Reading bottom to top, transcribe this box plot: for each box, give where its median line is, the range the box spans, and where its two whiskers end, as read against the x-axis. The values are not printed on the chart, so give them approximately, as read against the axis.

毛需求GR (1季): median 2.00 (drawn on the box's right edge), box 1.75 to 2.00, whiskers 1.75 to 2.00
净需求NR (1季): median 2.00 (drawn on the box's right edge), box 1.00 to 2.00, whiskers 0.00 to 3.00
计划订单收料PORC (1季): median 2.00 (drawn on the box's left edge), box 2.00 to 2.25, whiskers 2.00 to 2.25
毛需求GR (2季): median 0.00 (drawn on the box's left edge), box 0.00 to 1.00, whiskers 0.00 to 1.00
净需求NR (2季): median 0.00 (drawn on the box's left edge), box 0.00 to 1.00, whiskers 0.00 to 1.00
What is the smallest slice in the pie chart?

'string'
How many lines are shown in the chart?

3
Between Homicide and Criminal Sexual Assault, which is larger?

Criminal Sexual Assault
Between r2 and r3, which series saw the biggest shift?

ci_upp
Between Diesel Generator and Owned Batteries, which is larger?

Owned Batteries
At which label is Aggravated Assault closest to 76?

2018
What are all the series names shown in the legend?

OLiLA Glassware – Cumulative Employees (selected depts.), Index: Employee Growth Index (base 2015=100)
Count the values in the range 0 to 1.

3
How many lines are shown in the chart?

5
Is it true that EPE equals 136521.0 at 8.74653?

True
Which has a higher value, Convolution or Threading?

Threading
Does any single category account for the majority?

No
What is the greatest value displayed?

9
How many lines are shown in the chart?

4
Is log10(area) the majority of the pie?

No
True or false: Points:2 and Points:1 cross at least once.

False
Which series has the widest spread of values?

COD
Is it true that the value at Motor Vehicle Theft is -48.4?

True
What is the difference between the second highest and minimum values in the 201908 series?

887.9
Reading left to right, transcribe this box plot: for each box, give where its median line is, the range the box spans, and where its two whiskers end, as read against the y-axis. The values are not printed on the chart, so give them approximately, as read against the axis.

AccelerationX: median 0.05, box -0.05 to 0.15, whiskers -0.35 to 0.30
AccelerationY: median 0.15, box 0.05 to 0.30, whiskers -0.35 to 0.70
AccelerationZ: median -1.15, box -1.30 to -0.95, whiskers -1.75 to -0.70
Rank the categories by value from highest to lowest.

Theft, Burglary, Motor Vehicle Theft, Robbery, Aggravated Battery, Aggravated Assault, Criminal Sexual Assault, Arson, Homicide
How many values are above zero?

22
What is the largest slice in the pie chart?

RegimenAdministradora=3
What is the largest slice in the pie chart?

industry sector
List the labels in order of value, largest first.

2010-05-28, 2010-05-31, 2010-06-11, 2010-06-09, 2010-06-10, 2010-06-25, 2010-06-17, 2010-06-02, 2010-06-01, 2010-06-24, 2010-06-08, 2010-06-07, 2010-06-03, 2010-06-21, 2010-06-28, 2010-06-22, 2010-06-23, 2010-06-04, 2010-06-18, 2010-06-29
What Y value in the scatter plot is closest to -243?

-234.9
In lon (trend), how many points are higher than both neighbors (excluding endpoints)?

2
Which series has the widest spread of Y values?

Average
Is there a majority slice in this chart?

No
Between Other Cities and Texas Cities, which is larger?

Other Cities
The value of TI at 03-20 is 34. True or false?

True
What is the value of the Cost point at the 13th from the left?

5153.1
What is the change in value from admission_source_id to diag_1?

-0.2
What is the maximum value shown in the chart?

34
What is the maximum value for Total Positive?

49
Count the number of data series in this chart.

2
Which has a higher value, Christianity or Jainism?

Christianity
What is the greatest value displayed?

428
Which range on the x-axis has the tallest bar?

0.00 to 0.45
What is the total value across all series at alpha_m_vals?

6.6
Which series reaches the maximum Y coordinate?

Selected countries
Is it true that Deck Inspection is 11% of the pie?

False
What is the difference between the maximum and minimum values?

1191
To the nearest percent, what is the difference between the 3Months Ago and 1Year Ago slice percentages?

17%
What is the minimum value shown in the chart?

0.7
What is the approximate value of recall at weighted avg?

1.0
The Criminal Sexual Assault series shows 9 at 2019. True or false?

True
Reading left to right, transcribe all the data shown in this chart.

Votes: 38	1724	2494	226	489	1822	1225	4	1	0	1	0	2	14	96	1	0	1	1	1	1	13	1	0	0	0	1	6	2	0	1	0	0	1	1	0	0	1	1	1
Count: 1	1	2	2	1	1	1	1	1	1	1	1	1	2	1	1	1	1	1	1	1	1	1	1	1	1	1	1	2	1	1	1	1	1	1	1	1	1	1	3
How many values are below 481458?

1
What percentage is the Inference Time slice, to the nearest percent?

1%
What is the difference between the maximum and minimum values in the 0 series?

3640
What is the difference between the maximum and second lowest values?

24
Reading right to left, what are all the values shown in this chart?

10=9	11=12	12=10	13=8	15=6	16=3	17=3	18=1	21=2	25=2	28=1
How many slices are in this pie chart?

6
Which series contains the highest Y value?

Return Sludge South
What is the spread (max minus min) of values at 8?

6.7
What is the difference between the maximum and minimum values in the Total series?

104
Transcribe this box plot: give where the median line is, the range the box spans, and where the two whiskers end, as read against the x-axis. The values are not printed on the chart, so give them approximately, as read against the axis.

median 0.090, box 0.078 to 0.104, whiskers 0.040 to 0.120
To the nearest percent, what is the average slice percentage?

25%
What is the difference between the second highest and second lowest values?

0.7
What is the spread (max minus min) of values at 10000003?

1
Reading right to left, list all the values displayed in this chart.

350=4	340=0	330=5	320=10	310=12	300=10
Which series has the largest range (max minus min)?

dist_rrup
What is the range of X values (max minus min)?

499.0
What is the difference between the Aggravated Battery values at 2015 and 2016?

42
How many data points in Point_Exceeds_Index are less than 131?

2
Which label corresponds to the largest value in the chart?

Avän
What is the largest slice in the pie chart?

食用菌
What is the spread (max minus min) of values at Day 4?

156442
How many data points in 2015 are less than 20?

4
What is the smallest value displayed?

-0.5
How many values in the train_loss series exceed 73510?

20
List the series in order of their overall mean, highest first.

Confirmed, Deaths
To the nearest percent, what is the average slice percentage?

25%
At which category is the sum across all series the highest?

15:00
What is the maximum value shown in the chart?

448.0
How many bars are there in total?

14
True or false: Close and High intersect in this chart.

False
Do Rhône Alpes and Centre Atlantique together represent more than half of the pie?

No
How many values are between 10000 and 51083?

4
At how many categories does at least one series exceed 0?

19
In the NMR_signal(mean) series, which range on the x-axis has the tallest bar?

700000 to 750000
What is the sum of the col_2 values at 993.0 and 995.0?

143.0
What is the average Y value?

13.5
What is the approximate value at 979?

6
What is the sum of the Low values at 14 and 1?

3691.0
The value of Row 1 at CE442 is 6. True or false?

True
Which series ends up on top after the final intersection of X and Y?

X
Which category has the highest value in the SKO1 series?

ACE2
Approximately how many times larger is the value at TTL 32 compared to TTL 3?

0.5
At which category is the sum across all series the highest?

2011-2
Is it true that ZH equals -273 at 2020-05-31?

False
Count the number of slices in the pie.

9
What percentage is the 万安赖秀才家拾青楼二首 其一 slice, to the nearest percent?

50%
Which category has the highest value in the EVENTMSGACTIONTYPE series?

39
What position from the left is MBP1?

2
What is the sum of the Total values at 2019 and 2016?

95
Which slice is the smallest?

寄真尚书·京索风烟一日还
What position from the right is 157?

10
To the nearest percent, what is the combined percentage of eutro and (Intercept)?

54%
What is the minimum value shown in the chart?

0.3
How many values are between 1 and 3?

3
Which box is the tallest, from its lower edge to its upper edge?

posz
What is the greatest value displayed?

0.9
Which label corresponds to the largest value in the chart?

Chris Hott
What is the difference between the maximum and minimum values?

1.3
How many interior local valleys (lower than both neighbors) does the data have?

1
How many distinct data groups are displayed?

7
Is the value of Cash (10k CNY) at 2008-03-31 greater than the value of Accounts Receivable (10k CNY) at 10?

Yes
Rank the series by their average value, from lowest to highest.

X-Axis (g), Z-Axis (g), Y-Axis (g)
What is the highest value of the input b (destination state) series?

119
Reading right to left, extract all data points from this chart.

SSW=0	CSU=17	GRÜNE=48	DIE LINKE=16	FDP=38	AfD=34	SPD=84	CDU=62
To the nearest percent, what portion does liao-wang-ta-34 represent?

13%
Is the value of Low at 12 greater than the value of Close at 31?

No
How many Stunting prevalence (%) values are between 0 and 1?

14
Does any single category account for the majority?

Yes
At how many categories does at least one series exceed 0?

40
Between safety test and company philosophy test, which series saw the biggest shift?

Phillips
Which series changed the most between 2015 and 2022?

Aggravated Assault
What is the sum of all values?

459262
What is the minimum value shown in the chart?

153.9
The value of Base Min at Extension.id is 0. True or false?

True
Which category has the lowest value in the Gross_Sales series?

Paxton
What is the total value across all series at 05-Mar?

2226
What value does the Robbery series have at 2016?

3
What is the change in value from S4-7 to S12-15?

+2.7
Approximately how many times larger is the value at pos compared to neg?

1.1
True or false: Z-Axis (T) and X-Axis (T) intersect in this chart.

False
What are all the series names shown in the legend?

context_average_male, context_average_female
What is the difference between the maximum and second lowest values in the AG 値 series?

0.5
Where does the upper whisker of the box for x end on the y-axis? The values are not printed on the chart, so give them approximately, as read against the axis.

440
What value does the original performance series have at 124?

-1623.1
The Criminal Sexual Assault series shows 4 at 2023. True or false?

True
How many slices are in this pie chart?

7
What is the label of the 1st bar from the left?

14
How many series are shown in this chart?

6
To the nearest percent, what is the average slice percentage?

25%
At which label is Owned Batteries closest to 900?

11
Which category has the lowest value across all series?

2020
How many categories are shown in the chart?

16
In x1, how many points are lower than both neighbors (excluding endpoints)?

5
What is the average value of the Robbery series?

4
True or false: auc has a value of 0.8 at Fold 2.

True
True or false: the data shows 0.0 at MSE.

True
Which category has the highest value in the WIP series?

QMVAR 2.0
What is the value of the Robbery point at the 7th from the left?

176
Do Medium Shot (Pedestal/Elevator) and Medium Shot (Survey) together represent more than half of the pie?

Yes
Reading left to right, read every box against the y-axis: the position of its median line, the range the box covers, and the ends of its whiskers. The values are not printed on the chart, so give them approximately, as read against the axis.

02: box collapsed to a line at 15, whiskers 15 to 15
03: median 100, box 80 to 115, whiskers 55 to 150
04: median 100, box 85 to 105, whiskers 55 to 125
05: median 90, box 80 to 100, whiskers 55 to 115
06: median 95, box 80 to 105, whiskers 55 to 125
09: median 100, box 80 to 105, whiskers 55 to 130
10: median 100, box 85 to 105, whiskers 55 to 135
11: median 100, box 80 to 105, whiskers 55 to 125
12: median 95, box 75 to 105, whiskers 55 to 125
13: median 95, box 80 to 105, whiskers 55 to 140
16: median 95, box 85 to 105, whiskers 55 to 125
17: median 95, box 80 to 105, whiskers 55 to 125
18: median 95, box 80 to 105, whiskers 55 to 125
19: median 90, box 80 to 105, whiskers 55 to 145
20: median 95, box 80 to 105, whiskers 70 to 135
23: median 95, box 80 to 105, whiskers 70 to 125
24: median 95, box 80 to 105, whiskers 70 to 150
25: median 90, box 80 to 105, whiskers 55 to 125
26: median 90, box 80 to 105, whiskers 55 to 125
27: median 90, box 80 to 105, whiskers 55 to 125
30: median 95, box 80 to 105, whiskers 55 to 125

========================================================================

Print everything from the line containing "median 0.090, box" down to the line containing "Which category has the highest value in the SKO1", both of those lines included, without changing anything.

median 0.090, box 0.078 to 0.104, whiskers 0.040 to 0.120
To the nearest percent, what is the average slice percentage?

25%
What is the difference between the second highest and second lowest values?

0.7
What is the spread (max minus min) of values at 10000003?

1
Reading right to left, list all the values displayed in this chart.

350=4	340=0	330=5	320=10	310=12	300=10
Which series has the largest range (max minus min)?

dist_rrup
What is the range of X values (max minus min)?

499.0
What is the difference between the Aggravated Battery values at 2015 and 2016?

42
How many data points in Point_Exceeds_Index are less than 131?

2
Which label corresponds to the largest value in the chart?

Avän
What is the largest slice in the pie chart?

食用菌
What is the spread (max minus min) of values at Day 4?

156442
How many data points in 2015 are less than 20?

4
What is the smallest value displayed?

-0.5
How many values in the train_loss series exceed 73510?

20
List the series in order of their overall mean, highest first.

Confirmed, Deaths
To the nearest percent, what is the average slice percentage?

25%
At which category is the sum across all series the highest?

15:00
What is the maximum value shown in the chart?

448.0
How many bars are there in total?

14
True or false: Close and High intersect in this chart.

False
Do Rhône Alpes and Centre Atlantique together represent more than half of the pie?

No
How many values are between 10000 and 51083?

4
At how many categories does at least one series exceed 0?

19
In the NMR_signal(mean) series, which range on the x-axis has the tallest bar?

700000 to 750000
What is the sum of the col_2 values at 993.0 and 995.0?

143.0
What is the average Y value?

13.5
What is the approximate value at 979?

6
What is the sum of the Low values at 14 and 1?

3691.0
The value of Row 1 at CE442 is 6. True or false?

True
Which series ends up on top after the final intersection of X and Y?

X
Which category has the highest value in the SKO1 series?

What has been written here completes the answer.